Back in the days before the Eight Lands also encompassed the county the town was in, there was the threat of encroachment and rumors everywhere of imperial agents working from within to soften up opinion for occupation.
The first to denounce Bakshi the baker was Claude, a ferrier with an unusual but spotty education. Bakshi had come to town about two years before. He had married a woman from the community but no children had come. Claude’s primary evidence was a conversation he remembered with Bakshi, when talking about the incursions the Empire had made into the county, and its remodeling of a town in disputed country near the border, the baker had said that the Empire could at least fix broken pipes.
Afterward, others remembered times when the baker had seemed not to automatically detest every action of the Western Empire. Some of them multiplied occasions, ’tis true. Soon enough a mob was whipped up.

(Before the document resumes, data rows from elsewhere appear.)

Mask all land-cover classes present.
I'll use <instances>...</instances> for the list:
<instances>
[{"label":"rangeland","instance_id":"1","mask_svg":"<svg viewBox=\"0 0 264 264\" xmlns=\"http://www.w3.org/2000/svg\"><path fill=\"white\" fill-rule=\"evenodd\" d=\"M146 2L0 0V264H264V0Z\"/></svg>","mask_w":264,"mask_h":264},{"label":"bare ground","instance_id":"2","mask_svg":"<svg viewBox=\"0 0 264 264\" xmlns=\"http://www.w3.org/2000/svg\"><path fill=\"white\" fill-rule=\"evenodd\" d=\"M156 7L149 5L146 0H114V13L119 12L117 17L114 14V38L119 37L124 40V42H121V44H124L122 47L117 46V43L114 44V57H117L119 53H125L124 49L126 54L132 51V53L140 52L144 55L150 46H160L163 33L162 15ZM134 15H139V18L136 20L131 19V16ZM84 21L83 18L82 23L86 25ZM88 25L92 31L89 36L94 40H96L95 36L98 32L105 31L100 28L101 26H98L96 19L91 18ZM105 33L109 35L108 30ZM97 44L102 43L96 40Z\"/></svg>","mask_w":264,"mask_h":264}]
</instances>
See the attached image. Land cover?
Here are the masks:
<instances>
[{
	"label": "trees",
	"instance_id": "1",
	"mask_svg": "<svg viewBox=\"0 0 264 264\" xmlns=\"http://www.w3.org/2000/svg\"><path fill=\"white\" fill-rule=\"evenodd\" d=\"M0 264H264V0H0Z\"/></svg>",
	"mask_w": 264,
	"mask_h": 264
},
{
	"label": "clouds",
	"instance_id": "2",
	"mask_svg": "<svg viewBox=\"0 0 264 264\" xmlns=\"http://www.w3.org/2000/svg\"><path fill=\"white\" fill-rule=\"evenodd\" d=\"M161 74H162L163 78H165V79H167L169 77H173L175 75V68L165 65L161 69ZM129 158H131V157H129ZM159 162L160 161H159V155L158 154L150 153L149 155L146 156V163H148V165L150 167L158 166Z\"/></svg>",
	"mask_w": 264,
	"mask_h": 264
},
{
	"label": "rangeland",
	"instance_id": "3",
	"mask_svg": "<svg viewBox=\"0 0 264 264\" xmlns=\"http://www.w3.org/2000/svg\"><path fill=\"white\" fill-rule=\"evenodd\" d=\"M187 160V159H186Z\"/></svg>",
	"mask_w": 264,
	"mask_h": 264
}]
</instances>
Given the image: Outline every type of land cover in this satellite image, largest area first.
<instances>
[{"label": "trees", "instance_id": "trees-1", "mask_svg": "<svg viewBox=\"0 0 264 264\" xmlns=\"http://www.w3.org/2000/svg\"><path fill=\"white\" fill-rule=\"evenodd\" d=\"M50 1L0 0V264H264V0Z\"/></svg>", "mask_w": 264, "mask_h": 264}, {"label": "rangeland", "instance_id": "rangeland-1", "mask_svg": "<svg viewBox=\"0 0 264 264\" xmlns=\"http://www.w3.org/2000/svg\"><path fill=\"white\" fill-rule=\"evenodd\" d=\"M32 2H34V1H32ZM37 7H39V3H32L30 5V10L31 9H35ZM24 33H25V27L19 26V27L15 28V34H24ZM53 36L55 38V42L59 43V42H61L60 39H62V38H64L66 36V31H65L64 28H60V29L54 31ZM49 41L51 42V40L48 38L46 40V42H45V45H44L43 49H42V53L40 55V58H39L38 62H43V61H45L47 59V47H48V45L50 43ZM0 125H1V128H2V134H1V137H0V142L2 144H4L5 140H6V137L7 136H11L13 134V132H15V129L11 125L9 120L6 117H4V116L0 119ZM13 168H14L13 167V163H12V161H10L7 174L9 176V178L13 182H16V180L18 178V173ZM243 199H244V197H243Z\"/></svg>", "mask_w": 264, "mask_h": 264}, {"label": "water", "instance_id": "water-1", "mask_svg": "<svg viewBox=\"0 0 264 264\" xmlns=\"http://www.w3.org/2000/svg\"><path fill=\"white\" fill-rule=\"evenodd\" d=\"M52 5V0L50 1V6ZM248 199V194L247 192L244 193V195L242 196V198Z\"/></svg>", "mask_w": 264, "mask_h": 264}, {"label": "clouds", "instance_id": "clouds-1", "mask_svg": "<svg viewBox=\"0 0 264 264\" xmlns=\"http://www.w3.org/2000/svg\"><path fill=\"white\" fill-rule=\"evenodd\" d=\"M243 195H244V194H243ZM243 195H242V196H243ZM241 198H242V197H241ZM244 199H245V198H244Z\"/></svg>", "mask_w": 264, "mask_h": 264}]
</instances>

They chased the baker from his shop. He ran through the streets taking rock blows until he ducked between two older buildings. Making his way out of town, he was spotted on the corpse-road by Claude. A foot-race followed, in which Bakshi was tackled just outside of town and a few hundred feet from the tree.
Magistral took charge. For being an agent of the aggressive empire, we do justice to thee, he said. He had a long dagger. He pulled up the baker by his hair and two burly townsmen, unbidden, flanked the victim to support his arms against the tree trunk, to which they had dragged him. Holding his head fast against the bark, Magistral drew his dagger and cut deep through the baker’s throat.